Work required ->
Please format every line in the records below as a Markdown table with the columns No. and Text, numbering each row and leaving out blank lines. Omit the pictures from the table.

*** Data to examine Section Begins ***

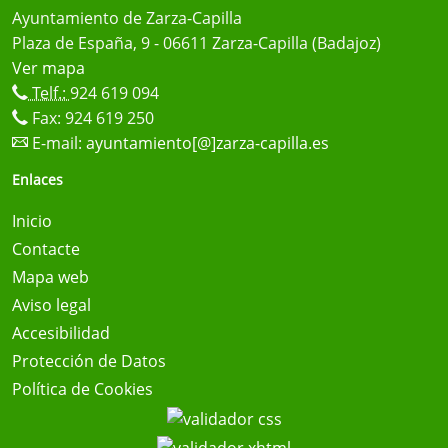
Ayuntamiento de Zarza-Capilla
Plaza de España, 9 - 06611 Zarza-Capilla (Badajoz)
Ver mapa
Telf.:
924 619 094
Fax: 924 619 250
E-mail:
ayuntamiento[@]zarza-capilla.es
Enlaces
Inicio
Contacte
Mapa web
Aviso legal
Accesibilidad
Protección de Datos
Política de Cookies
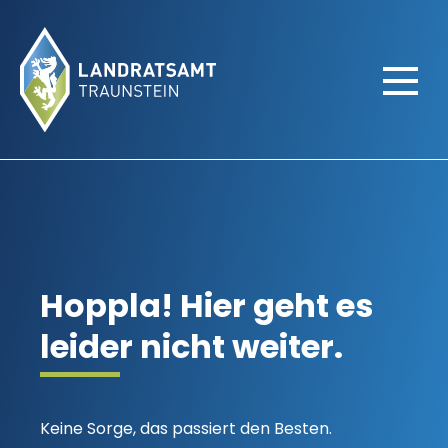
404-Error
Hoppla! Hier geht es
leider nicht weiter.
Keine Sorge, das passiert den Besten.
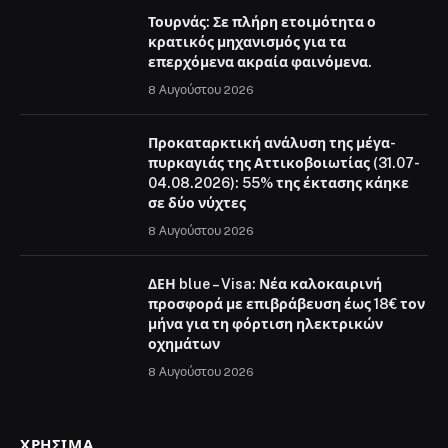
Τουρνάς: Σε πλήρη ετοιμότητα ο
κρατικός μηχανισμός για τα
επερχόμενα ακραία φαινόμενα.
8 Αυγούστου 2026
Προκαταρκτική ανάλυση της μέγα-
πυρκαγιάς της Αττικοβοιωτίας (31.07-
04.08.2026): 55% της έκτασης κάηκε
σε δύο νύχτες
8 Αυγούστου 2026
ΔΕΗ blue – Visa: Νέα καλοκαιρινή
προσφορά με επιβράβευση έως 18€ τον
μήνα για τη φόρτιση ηλεκτρικών
οχημάτων
8 Αυγούστου 2026
ΧΡΉΣΙΜΑ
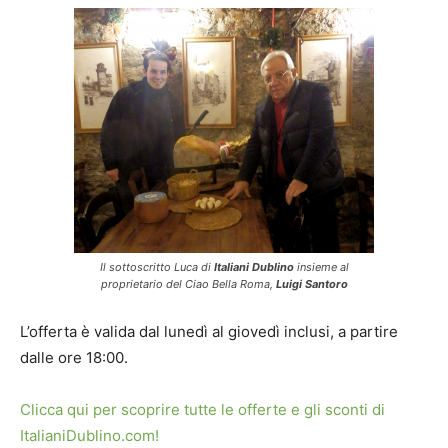
Il sottoscritto Luca di
Italiani Dublino
insieme al
proprietario del Ciao Bella Roma,
Luigi Santoro
L’offerta è valida dal lunedì al giovedì inclusi, a partire
dalle ore 18:00.
Clicca qui per scoprire tutte le offerte e gli sconti di
ItalianiDublino.com!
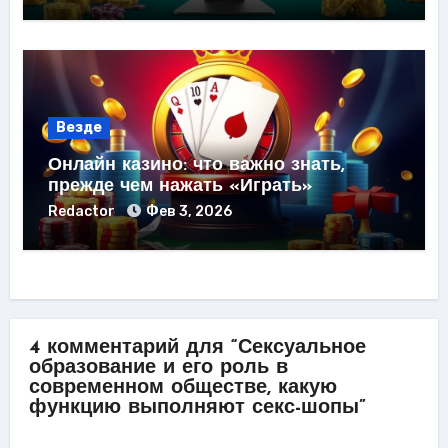
Везде
Онлайн казино: что важно знать,
прежде чем нажать «Играть»
Redactor
Фев 3, 2026
4 комментарий для “Сексуальное
образование и его роль в
современном обществе, какую
функцию выполняют секс-шопы”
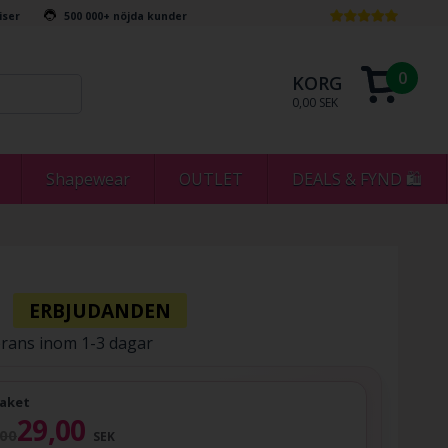
riser
500 000+ nöjda kunder
0
KORG
0,00 SEK
Shapewear
OUTLET
DEALS & FYND 🛍
rans inom 1-3 dagar
aket
29,00
,00
SEK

*** Data to examine Section Ends ***

Result ->
| No. | Text |
|---|---|
| 1 | Ayuntamiento de Zarza-Capilla |
| 2 | Plaza de España, 9 - 06611 Zarza-Capilla (Badajoz) |
| 3 | Ver mapa |
| 4 | Telf.: |
| 5 | 924 619 094 |
| 6 | Fax: 924 619 250 |
| 7 | E-mail: |
| 8 | ayuntamiento[@]zarza-capilla.es |
| 9 | Enlaces |
| 10 | Inicio |
| 11 | Contacte |
| 12 | Mapa web |
| 13 | Aviso legal |
| 14 | Accesibilidad |
| 15 | Protección de Datos |
| 16 | Política de Cookies |
| 17 | 404-Error |
| 18 | Hoppla! Hier geht es |
| 19 | leider nicht weiter. |
| 20 | Keine Sorge, das passiert den Besten. |
| 21 | Τουρνάς: Σε πλήρη ετοιμότητα ο |
| 22 | κρατικός μηχανισμός για τα |
| 23 | επερχόμενα ακραία φαινόμενα. |
| 24 | 8 Αυγούστου 2026 |
| 25 | Προκαταρκτική ανάλυση της μέγα- |
| 26 | πυρκαγιάς της Αττικοβοιωτίας (31.07- |
| 27 | 04.08.2026): 55% της έκτασης κάηκε |
| 28 | σε δύο νύχτες |
| 29 | 8 Αυγούστου 2026 |
| 30 | ΔΕΗ blue – Visa: Νέα καλοκαιρινή |
| 31 | προσφορά με επιβράβευση έως 18€ τον |
| 32 | μήνα για τη φόρτιση ηλεκτρικών |
| 33 | οχημάτων |
| 34 | 8 Αυγούστου 2026 |
| 35 | ΧΡΉΣΙΜΑ |
| 36 | Il sottoscritto Luca di |
| 37 | Italiani Dublino |
| 38 | insieme al |
| 39 | proprietario del Ciao Bella Roma, |
| 40 | Luigi Santoro |
| 41 | L’offerta è valida dal lunedì al giovedì inclusi, a partire |
| 42 | dalle ore 18:00. |
| 43 | Clicca qui per scoprire tutte le offerte e gli sconti di |
| 44 | ItalianiDublino.com! |
| 45 | Везде |
| 46 | Онлайн казино: что важно знать, |
| 47 | прежде чем нажать «Играть» |
| 48 | Redactor |
| 49 | Фев 3, 2026 |
| 50 | 4 комментарий для “Сексуальное |
| 51 | образование и его роль в |
| 52 | современном обществе, какую |
| 53 | функцию выполняют секс-шопы” |
| 54 | riser |
| 55 | 500 000+ nöjda kunder |
| 56 | 0 |
| 57 | KORG |
| 58 | 0,00 SEK |
| 59 | Shapewear |
| 60 | OUTLET |
| 61 | DEALS & FYND 🛍 |
| 62 | rans inom 1-3 dagar |
| 63 | aket |
| 64 | 29,00 |
| 65 | ,00 |
| 66 | SEK |